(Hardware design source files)
*** Begin section ***

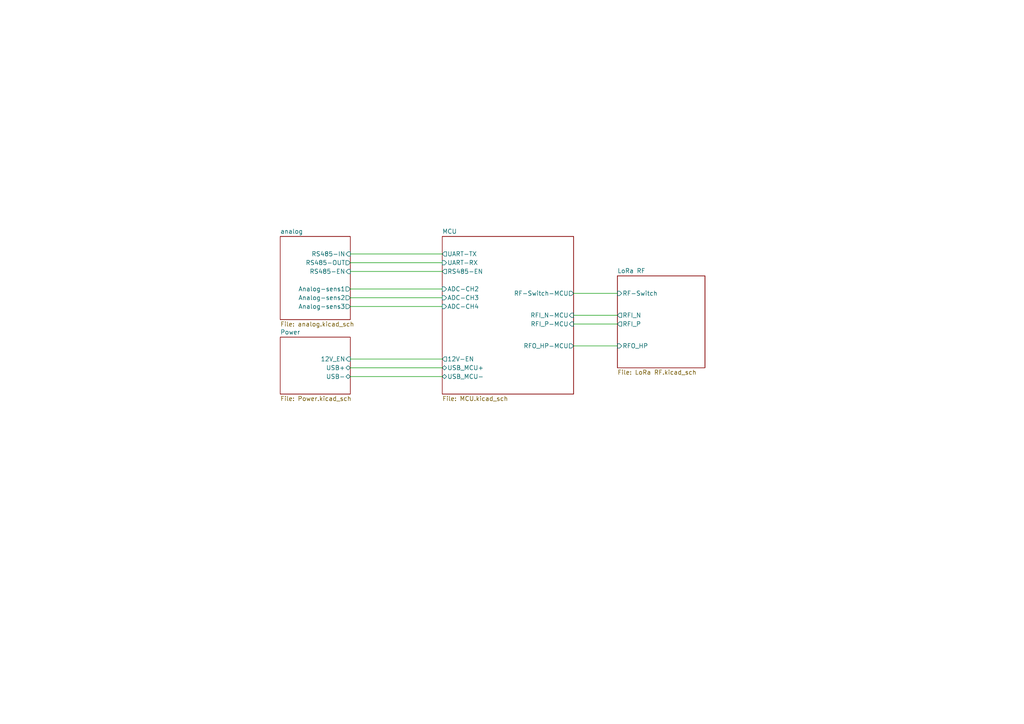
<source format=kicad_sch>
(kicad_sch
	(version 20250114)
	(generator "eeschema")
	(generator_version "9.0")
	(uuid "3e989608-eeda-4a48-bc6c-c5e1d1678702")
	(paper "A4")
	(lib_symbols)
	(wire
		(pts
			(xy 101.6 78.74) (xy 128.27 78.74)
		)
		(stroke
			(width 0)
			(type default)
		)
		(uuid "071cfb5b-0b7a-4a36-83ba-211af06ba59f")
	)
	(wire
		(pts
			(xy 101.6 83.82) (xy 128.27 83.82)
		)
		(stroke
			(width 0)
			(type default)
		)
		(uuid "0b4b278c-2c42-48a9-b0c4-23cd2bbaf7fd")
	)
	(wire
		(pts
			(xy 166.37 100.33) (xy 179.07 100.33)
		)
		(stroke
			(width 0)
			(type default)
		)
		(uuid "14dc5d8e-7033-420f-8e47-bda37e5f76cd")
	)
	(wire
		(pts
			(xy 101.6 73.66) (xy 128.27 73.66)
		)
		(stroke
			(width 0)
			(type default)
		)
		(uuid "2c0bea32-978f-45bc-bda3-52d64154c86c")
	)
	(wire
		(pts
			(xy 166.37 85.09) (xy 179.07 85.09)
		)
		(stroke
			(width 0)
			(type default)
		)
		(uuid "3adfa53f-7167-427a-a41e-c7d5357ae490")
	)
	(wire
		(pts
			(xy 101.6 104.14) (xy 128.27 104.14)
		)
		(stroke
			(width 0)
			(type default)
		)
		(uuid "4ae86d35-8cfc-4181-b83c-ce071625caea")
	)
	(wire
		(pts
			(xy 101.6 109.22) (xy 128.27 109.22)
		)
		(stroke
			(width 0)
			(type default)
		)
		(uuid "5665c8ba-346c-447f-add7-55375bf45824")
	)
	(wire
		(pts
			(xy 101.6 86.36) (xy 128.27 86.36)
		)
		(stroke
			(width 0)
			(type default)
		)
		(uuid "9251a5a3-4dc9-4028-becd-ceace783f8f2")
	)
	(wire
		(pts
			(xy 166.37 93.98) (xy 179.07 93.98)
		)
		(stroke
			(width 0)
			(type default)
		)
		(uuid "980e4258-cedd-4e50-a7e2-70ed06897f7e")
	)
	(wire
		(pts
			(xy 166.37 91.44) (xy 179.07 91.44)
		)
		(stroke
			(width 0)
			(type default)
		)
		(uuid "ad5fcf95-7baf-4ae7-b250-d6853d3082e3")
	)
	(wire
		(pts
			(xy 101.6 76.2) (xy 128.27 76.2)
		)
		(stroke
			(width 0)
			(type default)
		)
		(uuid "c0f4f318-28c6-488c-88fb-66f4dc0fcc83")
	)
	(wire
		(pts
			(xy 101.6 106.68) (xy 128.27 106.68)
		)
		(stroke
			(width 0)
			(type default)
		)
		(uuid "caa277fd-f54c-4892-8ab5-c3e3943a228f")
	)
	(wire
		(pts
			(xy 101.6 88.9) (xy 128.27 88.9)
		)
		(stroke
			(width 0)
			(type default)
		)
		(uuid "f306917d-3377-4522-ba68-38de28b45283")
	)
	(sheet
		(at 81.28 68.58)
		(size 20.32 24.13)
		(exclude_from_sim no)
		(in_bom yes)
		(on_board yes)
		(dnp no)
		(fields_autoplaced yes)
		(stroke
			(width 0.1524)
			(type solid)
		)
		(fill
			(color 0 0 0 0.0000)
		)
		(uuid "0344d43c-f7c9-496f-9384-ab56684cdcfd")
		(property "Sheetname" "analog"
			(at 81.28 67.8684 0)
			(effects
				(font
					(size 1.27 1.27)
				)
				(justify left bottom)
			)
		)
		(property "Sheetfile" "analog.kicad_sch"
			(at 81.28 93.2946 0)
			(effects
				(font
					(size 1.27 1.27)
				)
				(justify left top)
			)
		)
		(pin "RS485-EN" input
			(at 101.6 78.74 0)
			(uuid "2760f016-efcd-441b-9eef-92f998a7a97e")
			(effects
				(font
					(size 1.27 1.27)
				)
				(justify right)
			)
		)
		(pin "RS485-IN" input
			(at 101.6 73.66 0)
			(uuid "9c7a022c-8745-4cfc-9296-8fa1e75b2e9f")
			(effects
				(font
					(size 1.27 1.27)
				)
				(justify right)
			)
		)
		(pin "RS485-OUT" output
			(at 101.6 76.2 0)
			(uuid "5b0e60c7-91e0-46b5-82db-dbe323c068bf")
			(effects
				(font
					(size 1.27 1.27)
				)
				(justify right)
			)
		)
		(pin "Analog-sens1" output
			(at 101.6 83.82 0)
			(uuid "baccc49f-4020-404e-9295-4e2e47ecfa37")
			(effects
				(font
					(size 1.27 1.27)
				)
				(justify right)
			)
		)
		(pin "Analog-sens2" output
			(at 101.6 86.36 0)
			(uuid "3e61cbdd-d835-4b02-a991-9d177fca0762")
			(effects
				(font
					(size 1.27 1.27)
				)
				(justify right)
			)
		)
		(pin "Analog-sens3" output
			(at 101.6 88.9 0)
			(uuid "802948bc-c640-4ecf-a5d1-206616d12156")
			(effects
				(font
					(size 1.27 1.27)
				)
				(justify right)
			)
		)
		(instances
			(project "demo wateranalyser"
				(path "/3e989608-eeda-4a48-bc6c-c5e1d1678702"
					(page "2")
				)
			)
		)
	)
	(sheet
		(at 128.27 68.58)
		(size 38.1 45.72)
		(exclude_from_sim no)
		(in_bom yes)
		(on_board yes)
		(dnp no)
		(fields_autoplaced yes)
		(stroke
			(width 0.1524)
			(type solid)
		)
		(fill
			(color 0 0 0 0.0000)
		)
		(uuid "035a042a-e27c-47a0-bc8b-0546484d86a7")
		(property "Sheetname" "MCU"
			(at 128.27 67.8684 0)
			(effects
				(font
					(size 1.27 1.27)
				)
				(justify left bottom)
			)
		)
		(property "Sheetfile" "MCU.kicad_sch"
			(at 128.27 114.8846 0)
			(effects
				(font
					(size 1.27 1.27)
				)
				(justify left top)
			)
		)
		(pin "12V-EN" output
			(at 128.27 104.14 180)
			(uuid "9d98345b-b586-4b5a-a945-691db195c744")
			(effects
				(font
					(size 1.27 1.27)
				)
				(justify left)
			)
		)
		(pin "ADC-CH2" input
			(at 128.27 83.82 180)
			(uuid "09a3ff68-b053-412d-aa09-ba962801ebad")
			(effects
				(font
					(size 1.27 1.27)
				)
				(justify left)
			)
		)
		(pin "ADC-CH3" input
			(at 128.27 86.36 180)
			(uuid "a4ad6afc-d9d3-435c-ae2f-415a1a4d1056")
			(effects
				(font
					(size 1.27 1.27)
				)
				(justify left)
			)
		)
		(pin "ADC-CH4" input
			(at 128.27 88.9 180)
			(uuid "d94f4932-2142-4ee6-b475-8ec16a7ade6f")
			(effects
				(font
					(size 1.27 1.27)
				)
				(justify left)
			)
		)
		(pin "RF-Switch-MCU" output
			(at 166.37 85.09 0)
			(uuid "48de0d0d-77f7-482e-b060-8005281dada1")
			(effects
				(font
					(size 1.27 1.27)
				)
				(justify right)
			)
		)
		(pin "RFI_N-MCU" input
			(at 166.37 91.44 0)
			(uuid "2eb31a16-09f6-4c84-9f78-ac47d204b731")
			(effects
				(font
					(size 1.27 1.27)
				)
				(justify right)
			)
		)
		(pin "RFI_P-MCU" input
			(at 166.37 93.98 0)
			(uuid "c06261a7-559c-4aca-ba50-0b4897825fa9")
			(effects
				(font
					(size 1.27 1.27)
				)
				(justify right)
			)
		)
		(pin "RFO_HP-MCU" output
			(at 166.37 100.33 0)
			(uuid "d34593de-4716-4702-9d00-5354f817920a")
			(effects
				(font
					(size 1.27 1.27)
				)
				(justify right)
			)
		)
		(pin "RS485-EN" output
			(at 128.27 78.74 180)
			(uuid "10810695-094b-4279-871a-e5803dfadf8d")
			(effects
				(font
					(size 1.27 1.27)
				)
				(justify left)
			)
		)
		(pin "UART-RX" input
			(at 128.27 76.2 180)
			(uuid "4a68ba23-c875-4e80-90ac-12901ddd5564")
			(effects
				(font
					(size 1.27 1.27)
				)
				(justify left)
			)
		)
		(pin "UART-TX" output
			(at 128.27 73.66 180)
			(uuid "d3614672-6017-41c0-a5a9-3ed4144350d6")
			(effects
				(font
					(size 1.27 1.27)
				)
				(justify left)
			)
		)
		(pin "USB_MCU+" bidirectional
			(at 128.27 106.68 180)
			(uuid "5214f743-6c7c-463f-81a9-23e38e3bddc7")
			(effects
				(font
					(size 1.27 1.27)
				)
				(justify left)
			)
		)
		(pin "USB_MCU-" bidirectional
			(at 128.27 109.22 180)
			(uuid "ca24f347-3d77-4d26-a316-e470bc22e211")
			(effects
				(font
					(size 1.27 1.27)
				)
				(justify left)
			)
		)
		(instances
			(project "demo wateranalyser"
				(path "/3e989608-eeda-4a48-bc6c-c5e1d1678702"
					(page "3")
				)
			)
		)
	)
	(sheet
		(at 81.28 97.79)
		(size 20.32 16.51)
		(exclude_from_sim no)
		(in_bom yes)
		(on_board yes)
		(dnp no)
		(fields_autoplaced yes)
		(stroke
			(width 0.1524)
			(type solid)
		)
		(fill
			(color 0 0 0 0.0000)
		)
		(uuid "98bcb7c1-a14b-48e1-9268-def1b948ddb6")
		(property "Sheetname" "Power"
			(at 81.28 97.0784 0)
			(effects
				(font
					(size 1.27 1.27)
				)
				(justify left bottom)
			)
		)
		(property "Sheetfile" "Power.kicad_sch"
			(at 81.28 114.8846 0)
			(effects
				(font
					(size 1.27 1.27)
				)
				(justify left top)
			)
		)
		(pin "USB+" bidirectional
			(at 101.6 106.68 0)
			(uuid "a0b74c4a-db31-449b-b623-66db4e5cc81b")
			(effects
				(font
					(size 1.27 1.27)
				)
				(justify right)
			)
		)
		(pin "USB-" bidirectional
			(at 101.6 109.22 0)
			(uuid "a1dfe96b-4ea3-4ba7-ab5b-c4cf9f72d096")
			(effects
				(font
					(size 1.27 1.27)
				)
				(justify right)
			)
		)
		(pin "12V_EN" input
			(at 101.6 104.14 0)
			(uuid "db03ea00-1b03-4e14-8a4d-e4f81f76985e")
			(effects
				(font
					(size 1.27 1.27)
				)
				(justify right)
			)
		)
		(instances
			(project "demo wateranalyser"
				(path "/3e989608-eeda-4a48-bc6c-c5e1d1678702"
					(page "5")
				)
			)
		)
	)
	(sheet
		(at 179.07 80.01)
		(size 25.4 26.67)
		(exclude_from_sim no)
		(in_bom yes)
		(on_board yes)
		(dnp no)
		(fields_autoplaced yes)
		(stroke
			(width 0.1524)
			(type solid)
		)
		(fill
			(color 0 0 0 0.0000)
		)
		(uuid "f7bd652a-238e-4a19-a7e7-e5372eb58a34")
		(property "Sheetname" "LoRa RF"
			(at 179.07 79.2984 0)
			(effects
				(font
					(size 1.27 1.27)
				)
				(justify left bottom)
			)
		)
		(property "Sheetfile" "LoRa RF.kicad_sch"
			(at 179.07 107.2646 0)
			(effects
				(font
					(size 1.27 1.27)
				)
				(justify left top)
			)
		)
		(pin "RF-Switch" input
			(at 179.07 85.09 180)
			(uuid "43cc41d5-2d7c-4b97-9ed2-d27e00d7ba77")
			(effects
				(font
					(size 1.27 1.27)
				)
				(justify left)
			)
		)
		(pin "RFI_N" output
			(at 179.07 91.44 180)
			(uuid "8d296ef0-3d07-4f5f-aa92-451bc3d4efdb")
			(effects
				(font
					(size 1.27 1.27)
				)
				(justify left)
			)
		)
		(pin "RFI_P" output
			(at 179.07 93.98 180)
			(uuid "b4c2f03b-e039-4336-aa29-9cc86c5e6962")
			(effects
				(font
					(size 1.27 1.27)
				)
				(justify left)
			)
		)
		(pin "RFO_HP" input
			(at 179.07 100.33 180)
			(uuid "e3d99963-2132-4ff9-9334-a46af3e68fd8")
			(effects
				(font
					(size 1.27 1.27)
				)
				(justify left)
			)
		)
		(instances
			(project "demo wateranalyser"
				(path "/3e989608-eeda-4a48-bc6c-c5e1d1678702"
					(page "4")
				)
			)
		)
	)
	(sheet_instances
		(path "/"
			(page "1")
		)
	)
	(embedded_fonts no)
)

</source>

*** End section ***

Work instructions »
Show every line in the records above that contains the word "LoRa".

Solution for this exercise »
		(property "Sheetname" "LoRa RF"
		(property "Sheetfile" "LoRa RF.kicad_sch"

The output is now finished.